▶ [INFORMATION SHOWN]:
══════

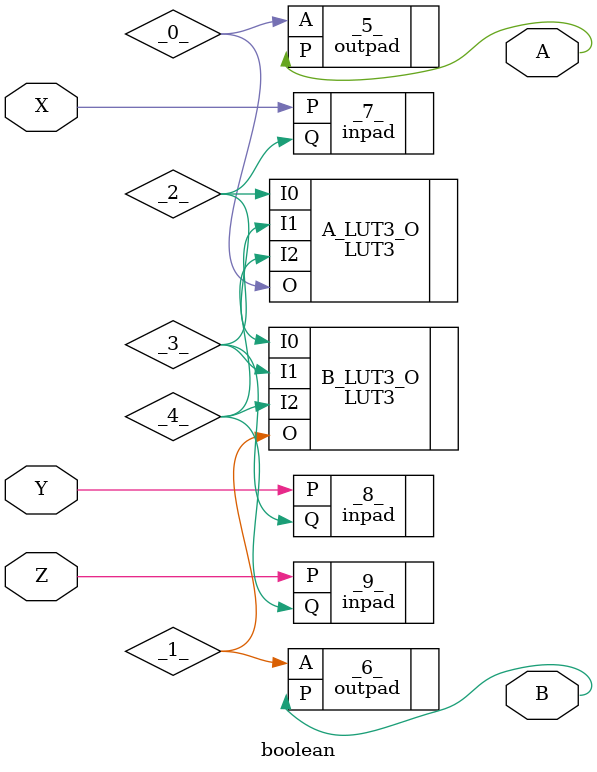
<source format=v>
/* Generated by Yosys 0.9+2406 (git sha1 ca763e6d5, gcc 10.2.1-6 -fPIC -Os) */

(* top =  1  *)
(* src = "/data/data/com.termux/files/home/fpga-examples/blink/helloworldfpga.v:1.1-15.14" *)
module boolean(X, Y, Z, A, B);
  wire _0_;
  wire _1_;
  wire _2_;
  wire _3_;
  wire _4_;
  (* src = "/data/data/com.termux/files/home/fpga-examples/blink/helloworldfpga.v:7.13-7.14" *)
  output A;
  (* src = "/data/data/com.termux/files/home/fpga-examples/blink/helloworldfpga.v:8.13-8.14" *)
  output B;
  (* src = "/data/data/com.termux/files/home/fpga-examples/blink/helloworldfpga.v:3.13-3.14" *)
  input X;
  (* src = "/data/data/com.termux/files/home/fpga-examples/blink/helloworldfpga.v:4.13-4.14" *)
  input Y;
  (* src = "/data/data/com.termux/files/home/fpga-examples/blink/helloworldfpga.v:5.13-5.14" *)
  input Z;
  (* keep = 32'd1 *)
  outpad #(
    .IO_LOC("X20Y32"),
    .IO_PAD("33"),
    .IO_TYPE("BIDIR")
  ) _5_ (
    .A(_0_),
    .P(A)
  );
  (* keep = 32'd1 *)
  outpad #(
    .IO_LOC("X30Y32"),
    .IO_PAD("38"),
    .IO_TYPE("BIDIR")
  ) _6_ (
    .A(_1_),
    .P(B)
  );
  (* keep = 32'd1 *)
  inpad #(
    .IO_LOC("X10Y32"),
    .IO_PAD("27"),
    .IO_TYPE("BIDIR")
  ) _7_ (
    .P(X),
    .Q(_2_)
  );
  (* keep = 32'd1 *)
  inpad #(
    .IO_LOC("X12Y32"),
    .IO_PAD("28"),
    .IO_TYPE("BIDIR")
  ) _8_ (
    .P(Y),
    .Q(_3_)
  );
  (* keep = 32'd1 *)
  inpad #(
    .IO_LOC("X16Y32"),
    .IO_PAD("31"),
    .IO_TYPE("BIDIR")
  ) _9_ (
    .P(Z),
    .Q(_4_)
  );
  (* module_not_derived = 32'd1 *)
  (* src = "/data/data/com.termux/files/home/symbiflow/bin/../share/yosys/quicklogic/pp3_lut_map.v:36.63-36.121" *)
  LUT3 #(
    .EQN("(~I0*I1*~I2)+(~I0*~I1*I2)+(~I0*I1*I2)"),
    .INIT(9'h0a8)
  ) A_LUT3_O (
    .I0(_2_),
    .I1(_3_),
    .I2(_4_),
    .O(_0_)
  );
  (* module_not_derived = 32'd1 *)
  (* src = "/data/data/com.termux/files/home/symbiflow/bin/../share/yosys/quicklogic/pp3_lut_map.v:36.63-36.121" *)
  LUT3 #(
    .EQN("(~I0*I1*~I2)+(~I0*~I1*I2)+(~I0*I1*I2)"),
    .INIT(9'h0a8)
  ) B_LUT3_O (
    .I0(_2_),
    .I1(_3_),
    .I2(_4_),
    .O(_1_)
  );
endmodule

</source>
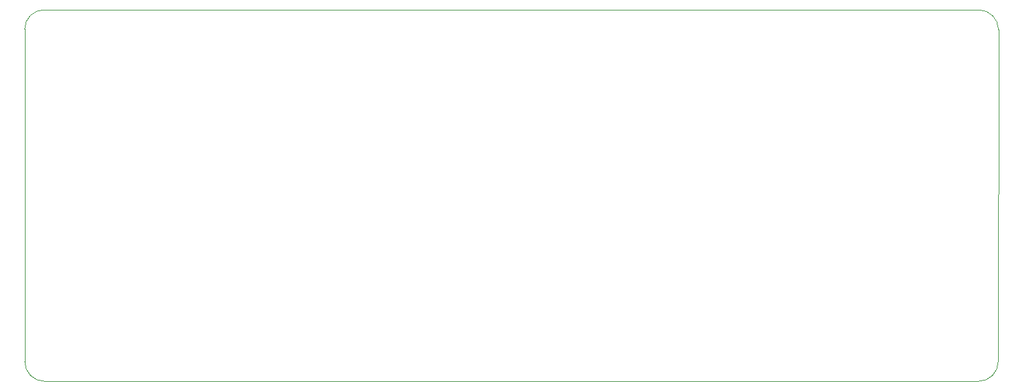
<source format=gm1>
%TF.GenerationSoftware,KiCad,Pcbnew,8.0.4*%
%TF.CreationDate,2024-08-08T15:11:11+02:00*%
%TF.ProjectId,W65C816 Debug Display,57363543-3831-4362-9044-656275672044,V1*%
%TF.SameCoordinates,PX2b4c984PY5781bbc*%
%TF.FileFunction,Profile,NP*%
%FSLAX46Y46*%
G04 Gerber Fmt 4.6, Leading zero omitted, Abs format (unit mm)*
G04 Created by KiCad (PCBNEW 8.0.4) date 2024-08-08 15:11:11*
%MOMM*%
%LPD*%
G01*
G04 APERTURE LIST*
%TA.AperFunction,Profile*%
%ADD10C,0.100000*%
%TD*%
G04 APERTURE END LIST*
D10*
X-1927915Y0D02*
X-1927915Y42976800D01*
X121307915Y45453300D02*
G75*
G02*
X123870900Y42890385I-15J-2563000D01*
G01*
X123847915Y0D02*
G75*
G02*
X121285000Y-2562915I-2562915J0D01*
G01*
X-1927915Y42976800D02*
G75*
G02*
X548585Y45453315I2476515J0D01*
G01*
X548585Y45453300D02*
X121307915Y45453300D01*
X635000Y-2562915D02*
G75*
G02*
X-1927915Y0I0J2562915D01*
G01*
X123870830Y42890385D02*
X123847915Y0D01*
X121285000Y-2562915D02*
X635000Y-2562915D01*
M02*

</source>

══════

▶ [YOUR OBJECTIVE]: Reproduce every record in full. Leave out the images.

▶ [RESULT]:
<source format=v>
/* Generated by Yosys 0.9+2406 (git sha1 ca763e6d5, gcc 10.2.1-6 -fPIC -Os) */

(* top =  1  *)
(* src = "/data/data/com.termux/files/home/fpga-examples/blink/helloworldfpga.v:1.1-15.14" *)
module boolean(X, Y, Z, A, B);
  wire _0_;
  wire _1_;
  wire _2_;
  wire _3_;
  wire _4_;
  (* src = "/data/data/com.termux/files/home/fpga-examples/blink/helloworldfpga.v:7.13-7.14" *)
  output A;
  (* src = "/data/data/com.termux/files/home/fpga-examples/blink/helloworldfpga.v:8.13-8.14" *)
  output B;
  (* src = "/data/data/com.termux/files/home/fpga-examples/blink/helloworldfpga.v:3.13-3.14" *)
  input X;
  (* src = "/data/data/com.termux/files/home/fpga-examples/blink/helloworldfpga.v:4.13-4.14" *)
  input Y;
  (* src = "/data/data/com.termux/files/home/fpga-examples/blink/helloworldfpga.v:5.13-5.14" *)
  input Z;
  (* keep = 32'd1 *)
  outpad #(
    .IO_LOC("X20Y32"),
    .IO_PAD("33"),
    .IO_TYPE("BIDIR")
  ) _5_ (
    .A(_0_),
    .P(A)
  );
  (* keep = 32'd1 *)
  outpad #(
    .IO_LOC("X30Y32"),
    .IO_PAD("38"),
    .IO_TYPE("BIDIR")
  ) _6_ (
    .A(_1_),
    .P(B)
  );
  (* keep = 32'd1 *)
  inpad #(
    .IO_LOC("X10Y32"),
    .IO_PAD("27"),
    .IO_TYPE("BIDIR")
  ) _7_ (
    .P(X),
    .Q(_2_)
  );
  (* keep = 32'd1 *)
  inpad #(
    .IO_LOC("X12Y32"),
    .IO_PAD("28"),
    .IO_TYPE("BIDIR")
  ) _8_ (
    .P(Y),
    .Q(_3_)
  );
  (* keep = 32'd1 *)
  inpad #(
    .IO_LOC("X16Y32"),
    .IO_PAD("31"),
    .IO_TYPE("BIDIR")
  ) _9_ (
    .P(Z),
    .Q(_4_)
  );
  (* module_not_derived = 32'd1 *)
  (* src = "/data/data/com.termux/files/home/symbiflow/bin/../share/yosys/quicklogic/pp3_lut_map.v:36.63-36.121" *)
  LUT3 #(
    .EQN("(~I0*I1*~I2)+(~I0*~I1*I2)+(~I0*I1*I2)"),
    .INIT(9'h0a8)
  ) A_LUT3_O (
    .I0(_2_),
    .I1(_3_),
    .I2(_4_),
    .O(_0_)
  );
  (* module_not_derived = 32'd1 *)
  (* src = "/data/data/com.termux/files/home/symbiflow/bin/../share/yosys/quicklogic/pp3_lut_map.v:36.63-36.121" *)
  LUT3 #(
    .EQN("(~I0*I1*~I2)+(~I0*~I1*I2)+(~I0*I1*I2)"),
    .INIT(9'h0a8)
  ) B_LUT3_O (
    .I0(_2_),
    .I1(_3_),
    .I2(_4_),
    .O(_1_)
  );
endmodule

</source>
<source format=gm1>
%TF.GenerationSoftware,KiCad,Pcbnew,8.0.4*%
%TF.CreationDate,2024-08-08T15:11:11+02:00*%
%TF.ProjectId,W65C816 Debug Display,57363543-3831-4362-9044-656275672044,V1*%
%TF.SameCoordinates,PX2b4c984PY5781bbc*%
%TF.FileFunction,Profile,NP*%
%FSLAX46Y46*%
G04 Gerber Fmt 4.6, Leading zero omitted, Abs format (unit mm)*
G04 Created by KiCad (PCBNEW 8.0.4) date 2024-08-08 15:11:11*
%MOMM*%
%LPD*%
G01*
G04 APERTURE LIST*
%TA.AperFunction,Profile*%
%ADD10C,0.100000*%
%TD*%
G04 APERTURE END LIST*
D10*
X-1927915Y0D02*
X-1927915Y42976800D01*
X121307915Y45453300D02*
G75*
G02*
X123870900Y42890385I-15J-2563000D01*
G01*
X123847915Y0D02*
G75*
G02*
X121285000Y-2562915I-2562915J0D01*
G01*
X-1927915Y42976800D02*
G75*
G02*
X548585Y45453315I2476515J0D01*
G01*
X548585Y45453300D02*
X121307915Y45453300D01*
X635000Y-2562915D02*
G75*
G02*
X-1927915Y0I0J2562915D01*
G01*
X123870830Y42890385D02*
X123847915Y0D01*
X121285000Y-2562915D02*
X635000Y-2562915D01*
M02*

</source>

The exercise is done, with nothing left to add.